**ACTIVITY**
State how many lines of the records contain the string "size", and give no other information.

**DATA LISTING**

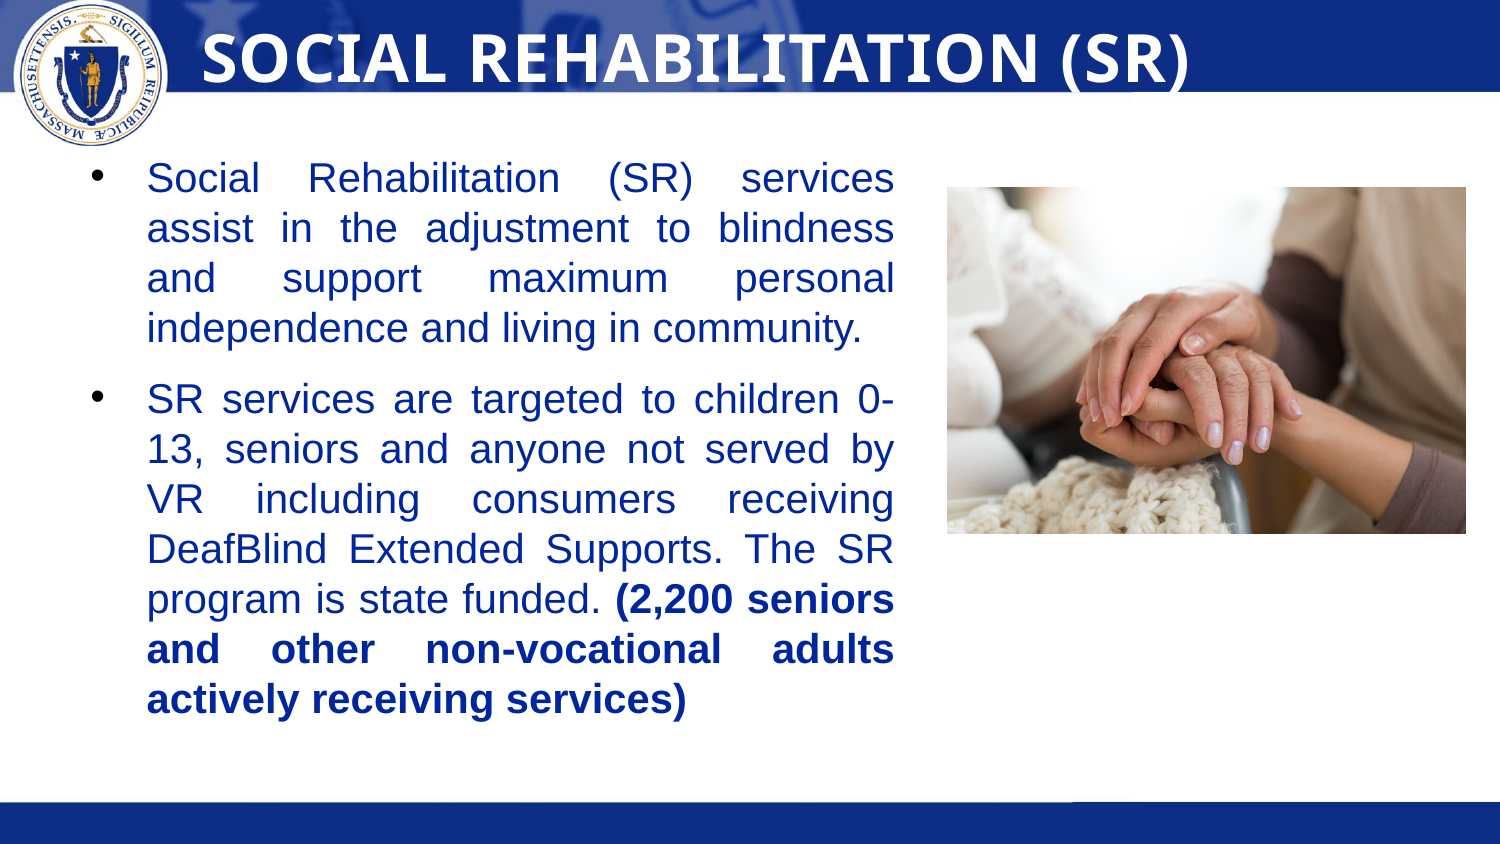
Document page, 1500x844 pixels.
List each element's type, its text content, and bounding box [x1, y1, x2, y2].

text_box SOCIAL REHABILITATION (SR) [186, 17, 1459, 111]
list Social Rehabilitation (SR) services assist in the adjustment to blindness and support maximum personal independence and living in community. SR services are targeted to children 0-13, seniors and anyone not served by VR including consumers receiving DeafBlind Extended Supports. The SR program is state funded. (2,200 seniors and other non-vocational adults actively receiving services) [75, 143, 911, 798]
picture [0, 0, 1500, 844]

==

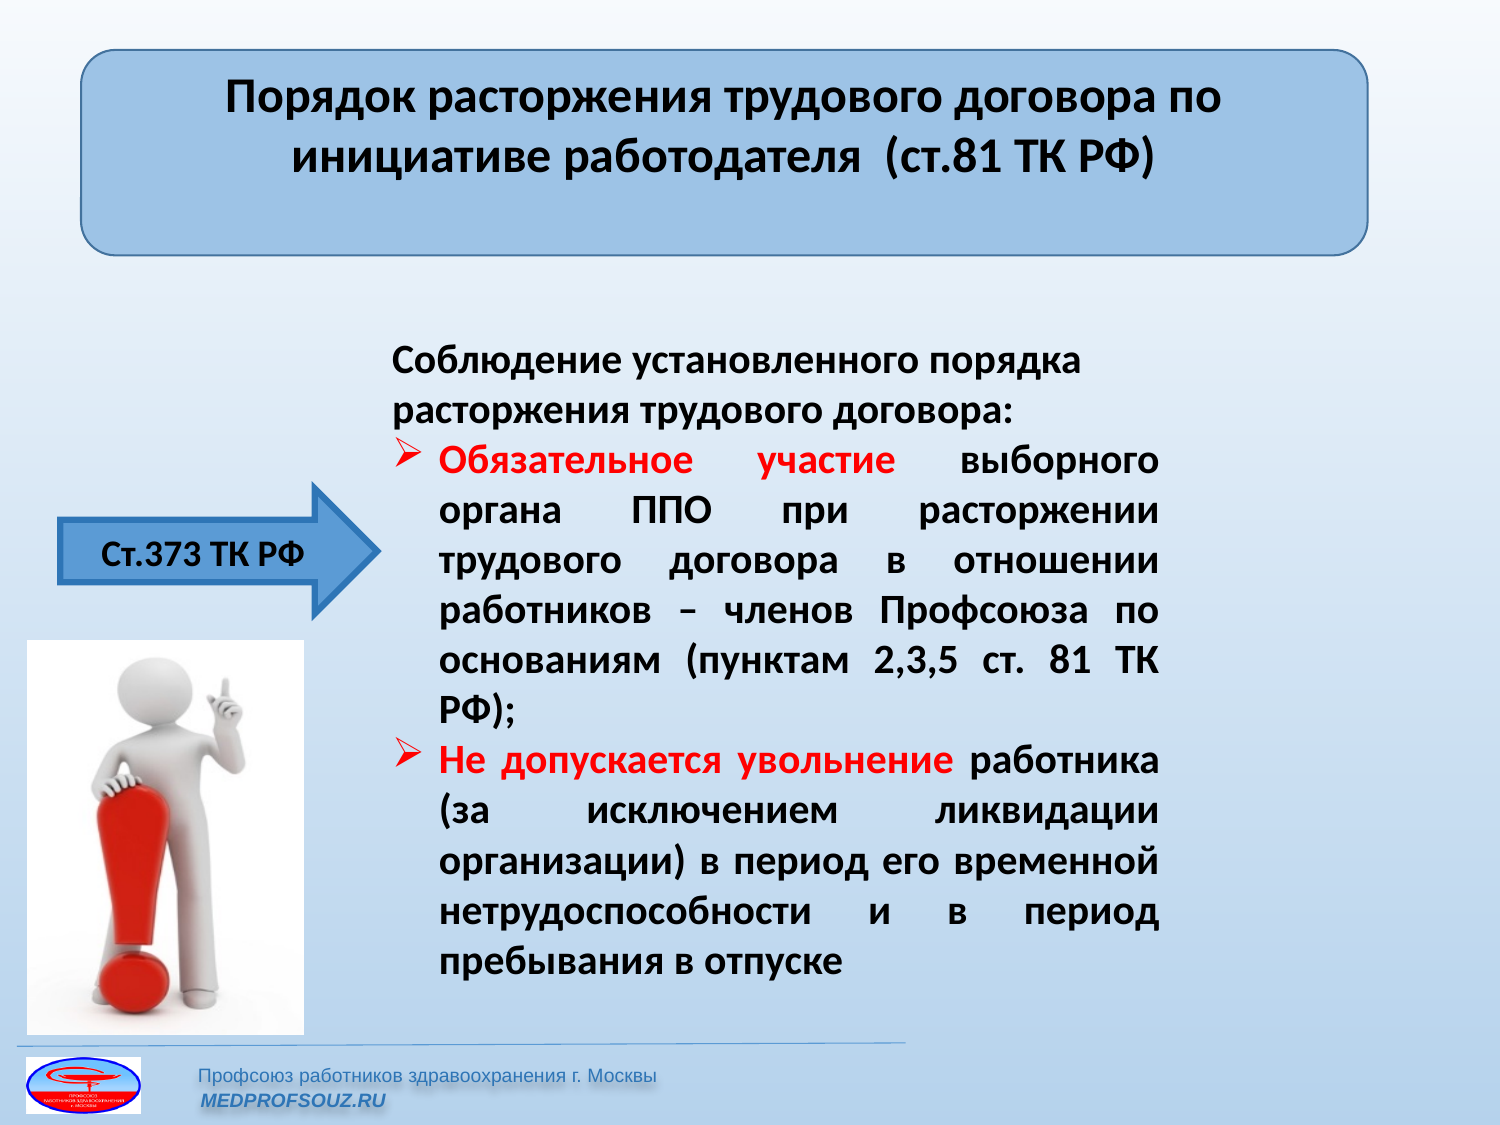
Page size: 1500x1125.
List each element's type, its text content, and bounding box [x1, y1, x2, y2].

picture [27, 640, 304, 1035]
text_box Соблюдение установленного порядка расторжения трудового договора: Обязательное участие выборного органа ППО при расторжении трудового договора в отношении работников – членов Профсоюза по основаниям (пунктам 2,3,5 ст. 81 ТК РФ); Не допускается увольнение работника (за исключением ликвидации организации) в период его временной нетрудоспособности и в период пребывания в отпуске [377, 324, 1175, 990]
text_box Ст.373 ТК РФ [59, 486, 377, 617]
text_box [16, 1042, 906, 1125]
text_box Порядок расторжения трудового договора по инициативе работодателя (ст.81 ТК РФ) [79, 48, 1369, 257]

--

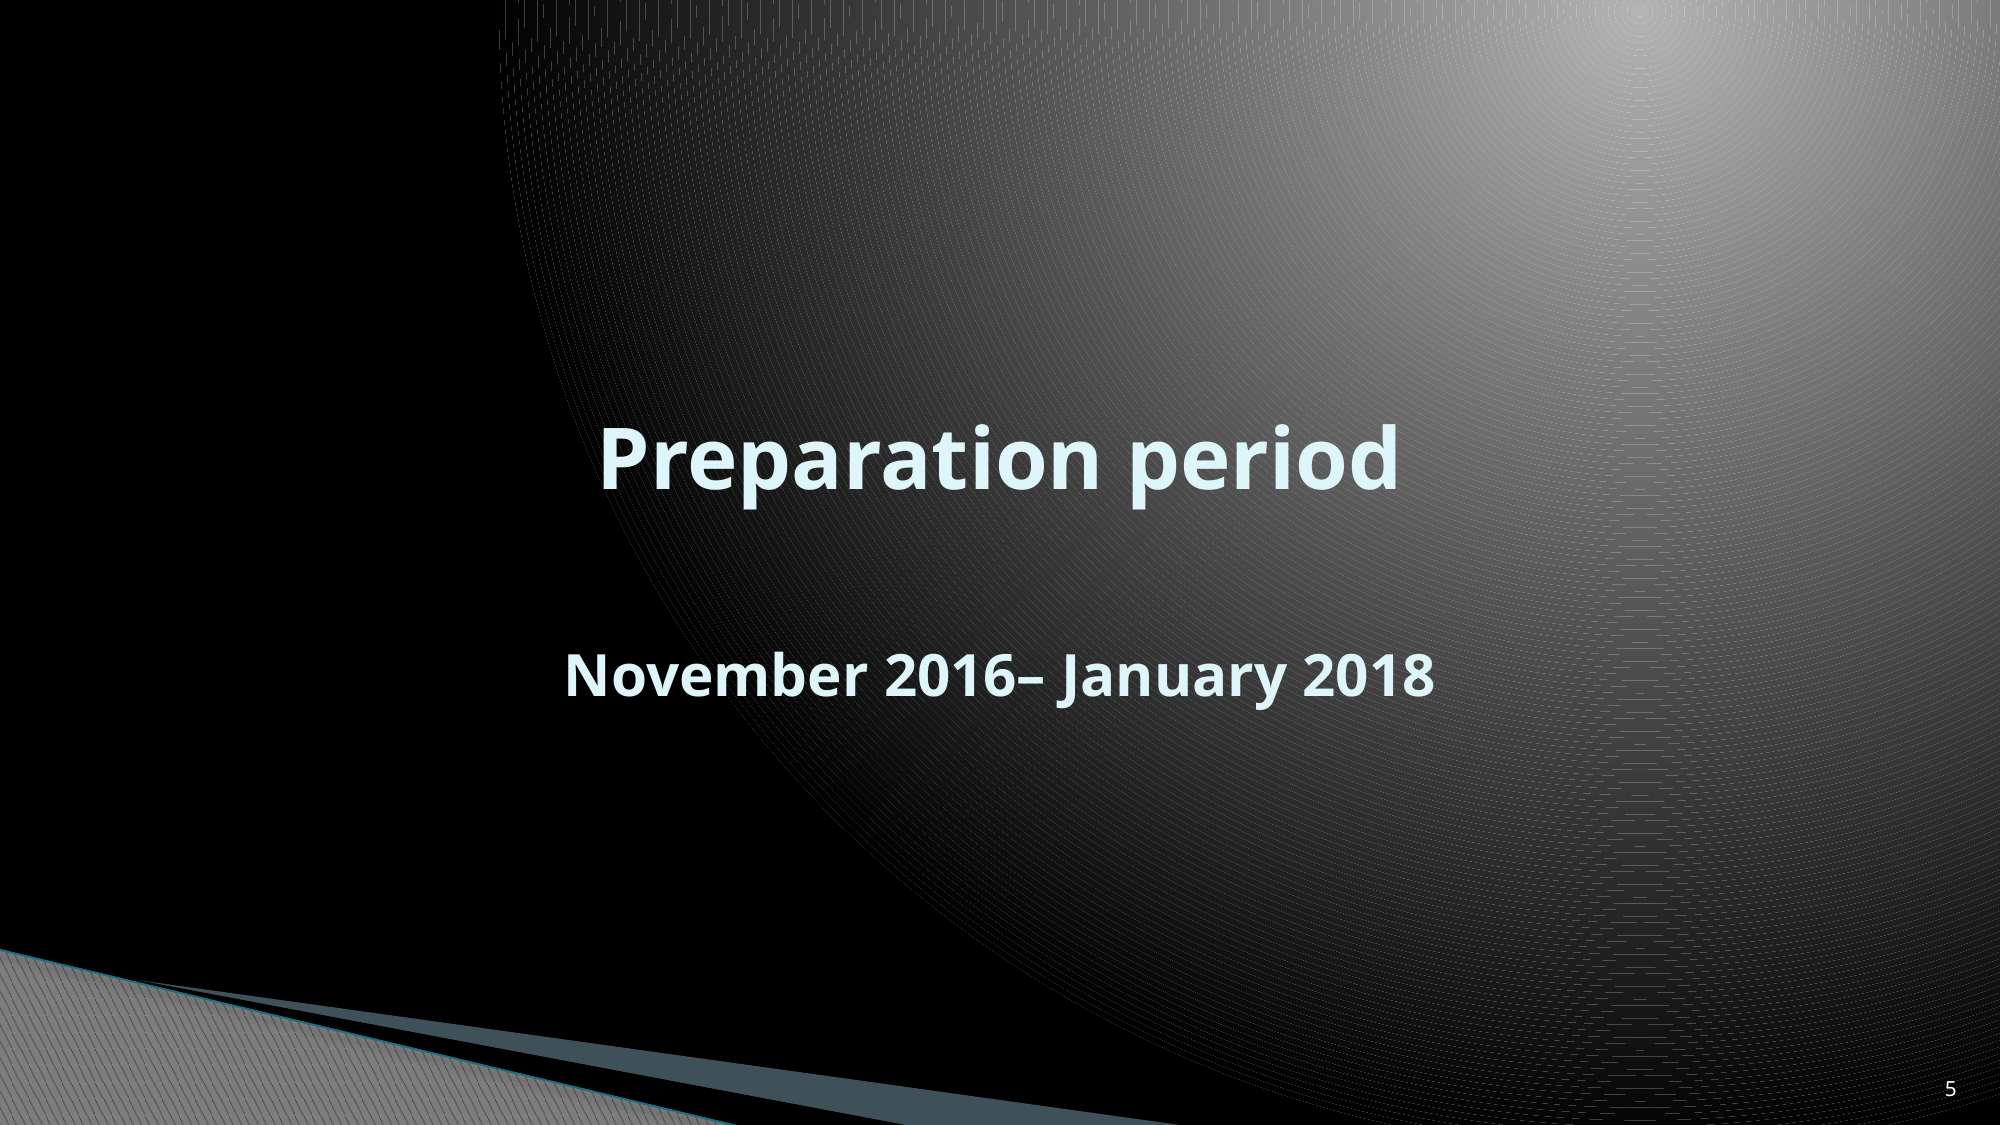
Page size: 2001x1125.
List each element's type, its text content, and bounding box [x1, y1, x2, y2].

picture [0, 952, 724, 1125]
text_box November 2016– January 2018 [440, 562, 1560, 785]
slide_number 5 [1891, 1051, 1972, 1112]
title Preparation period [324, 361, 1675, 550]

**SOLUTION TO THE EXERCISE**
2